He would talk to them about such risk factors as high fat diets, smoking and a lack of activity.

Students learned about their own physiology in the simplest of terms so they could understand the dangers of unhealthy activities.

Their physical education classes gave them the tools to handle situations, such as where another student might ask them if they want a drag on a cigarette, Hinman said.

“They are now aware of what cigarette smoke can do to their body, and make an informed choice,” he said.

Between his time at Katherine Gallegos and Sundance elementary schools, Hinman coordinated 21 Jump Rope for Heart events in 23 years, and his classes raised more than $100,000 for the organization.

In 2010, Hinman was named Outstanding Coordinator for the New Mexico Association for Health, Physical Education, Recreation and Dance.

Over the years, the teacher has had a number of student teachers, and presently nine Valencia County physical education teachers fulfill their student teaching with him.

“All of them understand the skill-based model (of PE instruction), and most of them are utilizing it,” Hinman said.

Both educators, he and his wife, Laurie, moved to New Mexico from Massachusetts in 1984.

Hinman taught physical education at Manzano Day School in Albuquerque until 1989, when he was hired to teach at Katherine Gallegos Elementary in Los Lunas.

“In the Los Lunas Schools I felt valued,” Hinman said. “It’s a small enough district where if you need to speak with a superintendent, you can speak to the superintendent.

“You don’t get that at APS. I enjoyed the small-town nature of the community, and I enjoyed the families I worked with,” he said. “I’ve worked with some wonderful, amazing groups of children and some amazing families over the years.”

In 2009, Hinman went to teach at the newly built Sundance Elementary School.

He and Sundance Principal Mildred Chavez worked together at KGE, and she was enthusiastic for his approach to physical education, he said.

“She gave me unending support and freedom to develop a nationally recognized physical education program,” he said.

“Dave is and always has been a model PE teacher,” Chavez said.

“I never felt like it was work,” he said. “I really felt it was my calling.”

The Los Lunas School District gave him the opportunity to live and develop his dream, he said.

“I feel like a really blessed guy — I got to work for 30 years in the same profession,” he said. “It’s made me who I am.”

After 31 years in his field, Hinman began to think about retiring while he still had the stamina for the active lifestyle he espoused, he said.

The deciding factor came when he put his house on the market, expecting it to take months or years to sell, and it sold 45 minutes later.

“I do believe we all have to listen to our signals, and when a house in this market sells in 45 minutes — somebody’s trying to tell me something,” Hinman said. “I was on the fence about whether I would retire this year or the next, but when the house sold so quickly, that told me I had to strike when the iron was hot.”

He and Laurie have moved to their Colorado summer home they purchased eight years ago, and are enjoying trail running and mountain biking in the high mountains, he said.

In his retirement, Hinman will continue as the senior editor of the website, www.PECentral.org.

_SOURCE DATA_

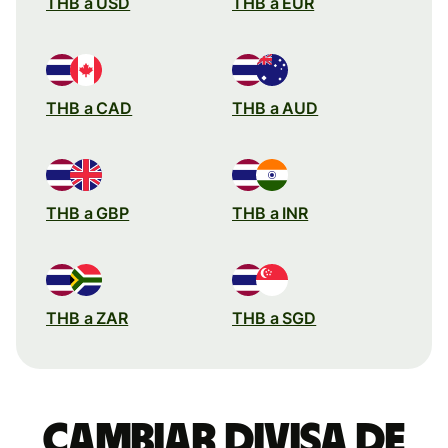
THB a USD
THB a EUR
THB a CAD
THB a AUD
THB a GBP
THB a INR
THB a ZAR
THB a SGD
Cambiar divisa de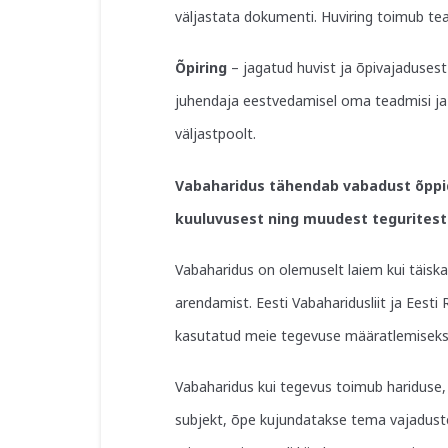
väljastata dokumenti. Huviring toimub tea
Õpiring
– jagatud huvist ja õpivajadusest
juhendaja eestvedamisel oma teadmisi ja o
väljastpoolt.
Vabaharidus tähendab vabadust õppid
kuuluvusest ning muudest teguritest
Vabaharidus on olemuselt laiem kui täiska
arendamist. Eesti Vabaharidusliit ja Eesti
kasutatud meie tegevuse määratlemiseks
Vabaharidus kui tegevus toimub hariduse, k
subjekt, õpe kujundatakse tema vajaduste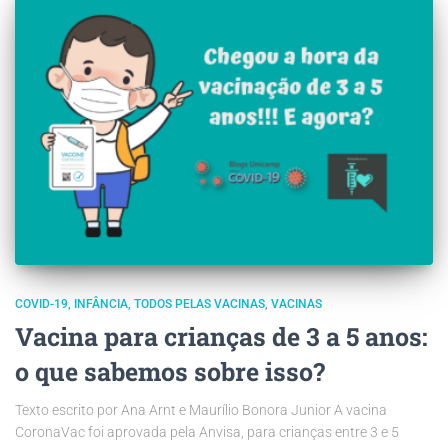
COVID-19
INFÂNCIA
TODOS PELAS VACINAS
VACINAS
Vacina para crianças de 3 a 5 anos:
o que sabemos sobre isso?
Texto escrito por Ana Arnt e Maurílio Bonora Junior A vacina
CoronaVac foi aprovada pela Anvisa, para crianças entre 3 e 5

_JOB ITEM 1_
List every calendar year named in the Hinman article, in the order they first appear.
_JOB ITEM 2_
Transcribe the Hinman article from "He would talk" up to and including "of unhealthy activities.".
The rows were taken from a different source than the Hinman article.

_EXERCISE ANSWER 1_
2010, 1984, 1989, 2009

_EXERCISE ANSWER 2_
He would talk to them about such risk factors as high fat diets, smoking and a lack of activity.

Students learned about their own physiology in the simplest of terms so they could understand the dangers of unhealthy activities.